**TEXT UNDER STUDY**
..............................

Span Annotation – This category encompasses (linguistic) annotation types that span one or more structural elements. Examples are (Named) Entities or Multi-word Expressions, Dependency Relations, and many others. FoLiA implements these as a stand-off layer that refers back to the structural elements (often words/tokens). The layer itself is embedded in a structural level of a wider scope (such as a sentence).
- Syntactic Annotation – <su> – Assign grammatical categories to spans of words. Syntactic units are nestable and allow representation of complete syntax trees that are usually the result of consistuency parsing.
- Chunking – <chunk> – Assigns shallow grammatical categories to spans of words. Unlike syntax annotation, chunks are not nestable. They are often produced by a process called Shallow Parsing, or alternatively, chunking.
- Entity Annotation – <entity> – Entity annotation is a broad and common category in FoLiA. It is used for specifying all kinds of multi-word expressions, including but not limited to named entities. The set definition used determines the vocabulary and therefore the precise nature of the entity annotation.
- Dependency Annotation – <dependency> – Dependency relations are syntactic relations between spans of tokens. A dependency relation takes a particular class and consists of a single head component and a single dependent component.
- Time Segmentation – <timesegment> – FoLiA supports time segmentation to allow for more fine-grained control of timing information by associating spans of words/tokens with exact timestamps. It can provide a more linguistic alternative to Event Annotation.
- Coreference Annotation – <coreferencechain> – Relations between words that refer to the same referent (anaphora) are expressed in FoLiA using Coreference Annotation. The co-reference relations are expressed by specifying the entire chain in which all links are coreferent.
- Semantic Role Annotation – <semrole> – This span annotation type allows for the expression of semantic roles, or thematic roles. It is often used together with Predicate Annotation
- Predicate Annotation – <predicate> – Allows annotation of predicates, this annotation type is usually used together with Semantic Role Annotation. The types of predicates are defined by a user-defined set definition.
- Observation Annotation – <observation> – Observation annotation is used to make an observation pertaining to one or more word tokens. Observations offer a an external qualification on part of a text. The qualification is expressed by the class, in turn defined by a set. The precise semantics of the observation depends on the user-defined set.
- Sentiment Annotation – <sentiment> – Sentiment analysis marks subjective information such as sentiments or attitudes expressed in text. The sentiments/attitudes are defined by a user-defined set definition.
- Statement Annotation – <statement> – Statement annotation, sometimes also refered to as attribution, allows to decompose statements into the source of the statement, the content of the statement, and the way these relate, provided these are made explicit in the text.

..............................

**TASKS TO CARRY OUT**
1) Answer these questions from the passage on FoLiA span annotation, one answer per line, marked (a), (b) and (c) like the questions.
(a) Which tag does Chunking use?
(b) What two components make up a dependency relation?
(c) By what other name is Statement Annotation sometimes known?
2) Extend the passage on FoLiA span annotation, starting right after its final sentence.

(Entries taken from a collection)
..............................

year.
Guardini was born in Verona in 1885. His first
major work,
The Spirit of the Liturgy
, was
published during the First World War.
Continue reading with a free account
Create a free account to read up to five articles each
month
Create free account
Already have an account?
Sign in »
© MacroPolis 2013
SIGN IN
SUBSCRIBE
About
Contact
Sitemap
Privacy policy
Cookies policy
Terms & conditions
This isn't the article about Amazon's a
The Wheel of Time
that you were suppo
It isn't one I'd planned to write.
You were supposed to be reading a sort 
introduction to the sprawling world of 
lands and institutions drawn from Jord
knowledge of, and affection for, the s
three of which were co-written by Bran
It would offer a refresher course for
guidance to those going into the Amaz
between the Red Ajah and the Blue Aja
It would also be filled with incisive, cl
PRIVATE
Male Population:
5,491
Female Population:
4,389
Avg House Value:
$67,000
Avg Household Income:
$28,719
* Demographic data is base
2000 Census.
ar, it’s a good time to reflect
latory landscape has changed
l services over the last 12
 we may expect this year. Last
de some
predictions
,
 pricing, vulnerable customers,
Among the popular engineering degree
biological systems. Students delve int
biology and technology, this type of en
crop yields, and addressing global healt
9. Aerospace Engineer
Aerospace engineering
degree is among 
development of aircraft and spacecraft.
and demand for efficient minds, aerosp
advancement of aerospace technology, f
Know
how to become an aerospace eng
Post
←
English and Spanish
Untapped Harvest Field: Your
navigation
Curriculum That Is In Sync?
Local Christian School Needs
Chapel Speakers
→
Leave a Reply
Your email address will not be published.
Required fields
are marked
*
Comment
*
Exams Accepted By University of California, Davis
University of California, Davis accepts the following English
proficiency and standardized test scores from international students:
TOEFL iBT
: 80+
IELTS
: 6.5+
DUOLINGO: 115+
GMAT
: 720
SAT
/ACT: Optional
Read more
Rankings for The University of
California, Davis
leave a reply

..............................

**RESULTS FOR THE EXERCISE**
1)
(a) <chunk>
(b) A single head component and a single dependent component
(c) Attribution

2)
- Modality Annotation – <modality> – Modality annotation is used to describe the relationship between cue word(s) and the scope it covers. It is primarily used for the annotation of negation, but also for the annotation of factuality, certainty and truthfulness:.
Subtoken Annotation – This category contains morphological annotation and phonological annotation, i.e. the segmentation of a word into morphemes and phonemes, and recursively so if desired. It is a special category that mixes characteristics from structure annotation (the morpheme and phoneme elements are very structure-like) and also from span annotation, as morphemes and phonemes are embedded in an annotation layer and refer back to the text/phonetic content they apply to. Like words/tokens, these elements may also be referenced from wref elements.
- Morphological Annotation – <morpheme> – Morphological Annotation allows splitting a word/token into morphemes, morphemes itself may be nested. It is embedded within a layer morphology which can be embedded within word/tokens.
- Phonological Annotation – <phoneme> – The smallest unit of annotatable speech in FoLiA is the phoneme level. The phoneme element is a form of structure annotation used for phonemes. Alike to morphology, it is embedded within a layer phonology which can be embedded within word/tokens.
Text Markup Annotation – The text content element (<t>) allows within its scope elements of a this category; these are Text Markup elements, they always contain textual content and apply a certain markup to certain spans of the text. One of it’s common uses is for styling (emphasis, underlines, etc.). Text markup elements may be nested.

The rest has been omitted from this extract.